# Rat cage - how tall?



## rhaenyra (Apr 10, 2021)

Hi,

As far as I understand Blue Cross recommend a minimum height of 50cm for rats. Would you say this is alright?

Of course there would be multiple levels, hammocks, etc.

Thanks for your advice!


----------



## Linda Weasel (Mar 5, 2014)

Rats are athletic, intelligent and busy. I would say give them as big a cage as your space will allow, rather than thinking minimum requirements.


----------



## Engel98 (Oct 7, 2018)

Rats don't just need height though so don't get to caught up with that. They need floor space too  roughly the minimum amount of space is 2sqft per rat. More is obviously better though

(Also I agree with @Linda Weasel )


----------



## rhaenyra (Apr 10, 2021)

Thanks for your advice! I'd love to get a bigger cage, but it's just not possible at the moment so I was concerned whether a pair/trio of rats could live happily in that cage (with plenty of out-of-cage time too, of course)


----------



## Engel98 (Oct 7, 2018)

rhaenyra said:


> Thanks for your advice! I'd love to get a bigger cage, but it's just not possible at the moment so I was concerned whether a pair/trio of rats could live happily in that cage (with plenty of out-of-cage time too, of course)
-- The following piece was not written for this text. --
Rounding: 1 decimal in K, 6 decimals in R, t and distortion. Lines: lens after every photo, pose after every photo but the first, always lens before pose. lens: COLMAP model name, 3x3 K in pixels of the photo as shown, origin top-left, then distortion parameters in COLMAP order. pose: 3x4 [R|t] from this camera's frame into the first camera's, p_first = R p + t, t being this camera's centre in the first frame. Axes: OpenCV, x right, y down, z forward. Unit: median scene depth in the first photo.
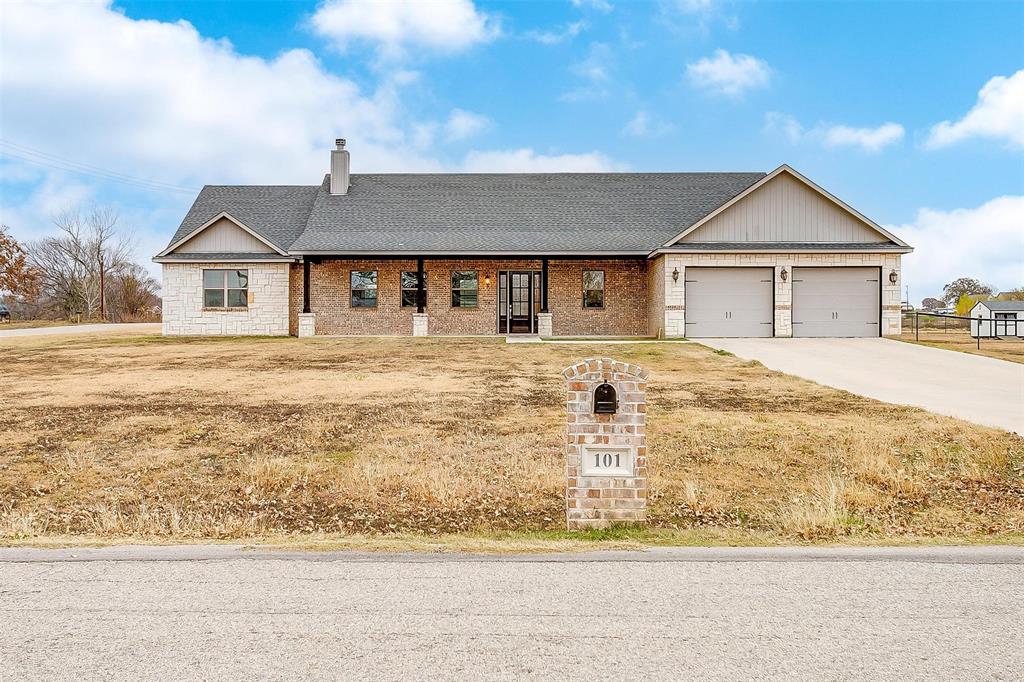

Can I ask what cage you have?


----------



## rhaenyra (Apr 10, 2021)

@Engel98 I have the Savic Plaza at the moment, which is advertised as suitable for rats (but sounds like it might be a bit small). I was hoping it would be alright, but if it's completely unsuitable I'll have to upgrade - maybe to something like the Savic Zeno 3 Empire?


----------



## Engel98 (Oct 7, 2018)

rhaenyra said:


> @Engel98 I have the Savic Plaza at the moment, which is advertised as suitable for rats (but sounds like it might be a bit small). I was hoping it would be alright, but if it's completely unsuitable I'll have to upgrade - maybe to something like the Savic Zeno 3 Empire?
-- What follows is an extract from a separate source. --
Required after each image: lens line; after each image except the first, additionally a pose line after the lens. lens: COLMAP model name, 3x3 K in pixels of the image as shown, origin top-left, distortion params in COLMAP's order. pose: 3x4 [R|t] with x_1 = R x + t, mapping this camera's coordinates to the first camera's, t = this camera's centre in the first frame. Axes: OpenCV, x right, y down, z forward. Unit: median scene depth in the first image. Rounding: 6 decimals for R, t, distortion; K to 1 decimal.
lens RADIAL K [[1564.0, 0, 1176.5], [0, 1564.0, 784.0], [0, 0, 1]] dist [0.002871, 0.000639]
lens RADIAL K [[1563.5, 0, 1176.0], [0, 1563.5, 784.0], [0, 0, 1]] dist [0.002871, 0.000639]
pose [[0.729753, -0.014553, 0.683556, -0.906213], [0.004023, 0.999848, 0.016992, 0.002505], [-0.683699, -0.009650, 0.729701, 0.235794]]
To start with the plaza is fine. Initially you don't want a cage too big and interesting for them. You want a smaller one thats plain and simple. It'll help you tame them as you'll be more interesting than the cage. You'll want open hides (no roof so they can hide). An example would be 1 flat hammock, a rope to climb and one other item which they can't hide in. Look on YouTube and search ISAMU RATS. She's got lots of information, everything you could need and more.


----------